(Stored items)
========

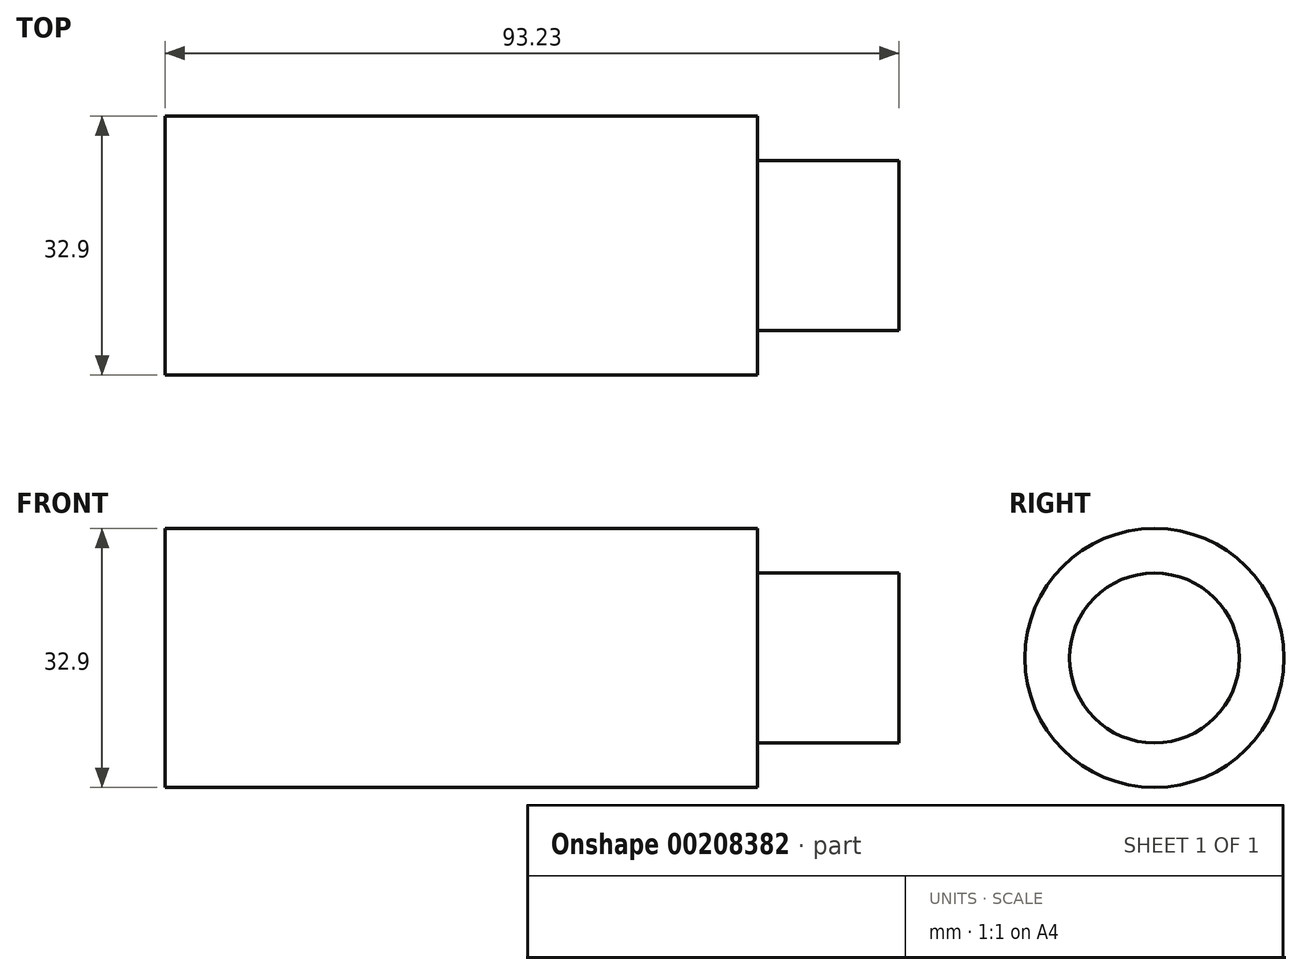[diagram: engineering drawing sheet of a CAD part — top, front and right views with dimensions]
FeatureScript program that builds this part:
annotation { "Feature Type Name" : "Feature", "Feature Type Description" : "" }
export const myFeature = defineFeature(function(context is Context, id is Id, definition is map)
    precondition{}
    {
        {
            var Q0;
            Q0=qCreatedBy(makeId("Front.planeOp"),FACE);
            var sketch = newSketch(context, id + "F0", { "sketchPlane" : qUnion([Q0])});
            skLineSegment(sketch, "E0", {"start": v(0, 0) * mm, "end": v(93.23, 0) * mm});
            skLineSegment(sketch, "E1", {"start": v(75.27, 16.45) * mm, "end": v(0, 16.45) * mm});
            skLineSegment(sketch, "E2", {"start": v(0, 16.45) * mm, "end": v(0, 0) * mm});
            skLineSegment(sketch, "E3", {"start": v(75.27, 16.45) * mm, "end": v(75.27, 10.8) * mm});
            skLineSegment(sketch, "E4", {"start": v(93.23, 0) * mm, "end": v(93.23, 10.8) * mm});
            skLineSegment(sketch, "E5", {"start": v(93.23, 10.8) * mm, "end": v(75.27, 10.8) * mm});
            skSolve(sketch);
        }
        {
            var Q0;
            Q0=makeQuery(id+"F0.imprint","IMPRINT",FACE,{"disambiguationData":[TD([[makeQuery(id+"F0.imprint","IMPRINT",EDGE,{"derivedFrom":sQuery(id+"F0.wireOp",EDGE,"E0")}),1.0]])]});
            var Q1;
            Q1=sQuery(id+"F0.wireOp",EDGE,"E0");
            revolve(context, id + "F1", {"entities" : qUnion([Q0]), "axis" : qUnion([Q1]), "revolveType" : RevolveType.FULL});
        }
    });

========

▸ **Your goal**
Render all of the records above as a numbered list, one line per item, omitting any blank lines. Leave the pictures out of the list.

▸ **Final answer**
1. [diagram: engineering drawing sheet of a CAD part — top, front and right views with dimensions]
2. FeatureScript program that builds this part:
3. annotation { "Feature Type Name" : "Feature", "Feature Type Description" : "" }
4. export const myFeature = defineFeature(function(context is Context, id is Id, definition is map)
5.     precondition{}
6.     {
7.         {
8.             var Q0;
9.             Q0=qCreatedBy(makeId("Front.planeOp"),FACE);
10.             var sketch = newSketch(context, id + "F0", { "sketchPlane" : qUnion([Q0])});
11.             skLineSegment(sketch, "E0", {"start": v(0, 0) * mm, "end": v(93.23, 0) * mm});
12.             skLineSegment(sketch, "E1", {"start": v(75.27, 16.45) * mm, "end": v(0, 16.45) * mm});
13.             skLineSegment(sketch, "E2", {"start": v(0, 16.45) * mm, "end": v(0, 0) * mm});
14.             skLineSegment(sketch, "E3", {"start": v(75.27, 16.45) * mm, "end": v(75.27, 10.8) * mm});
15.             skLineSegment(sketch, "E4", {"start": v(93.23, 0) * mm, "end": v(93.23, 10.8) * mm});
16.             skLineSegment(sketch, "E5", {"start": v(93.23, 10.8) * mm, "end": v(75.27, 10.8) * mm});
17.             skSolve(sketch);
18.         }
19.         {
20.             var Q0;
21.             Q0=makeQuery(id+"F0.imprint","IMPRINT",FACE,{"disambiguationData":[TD([[makeQuery(id+"F0.imprint","IMPRINT",EDGE,{"derivedFrom":sQuery(id+"F0.wireOp",EDGE,"E0")}),1.0]])]});
22.             var Q1;
23.             Q1=sQuery(id+"F0.wireOp",EDGE,"E0");
24.             revolve(context, id + "F1", {"entities" : qUnion([Q0]), "axis" : qUnion([Q1]), "revolveType" : RevolveType.FULL});
25.         }
26.     });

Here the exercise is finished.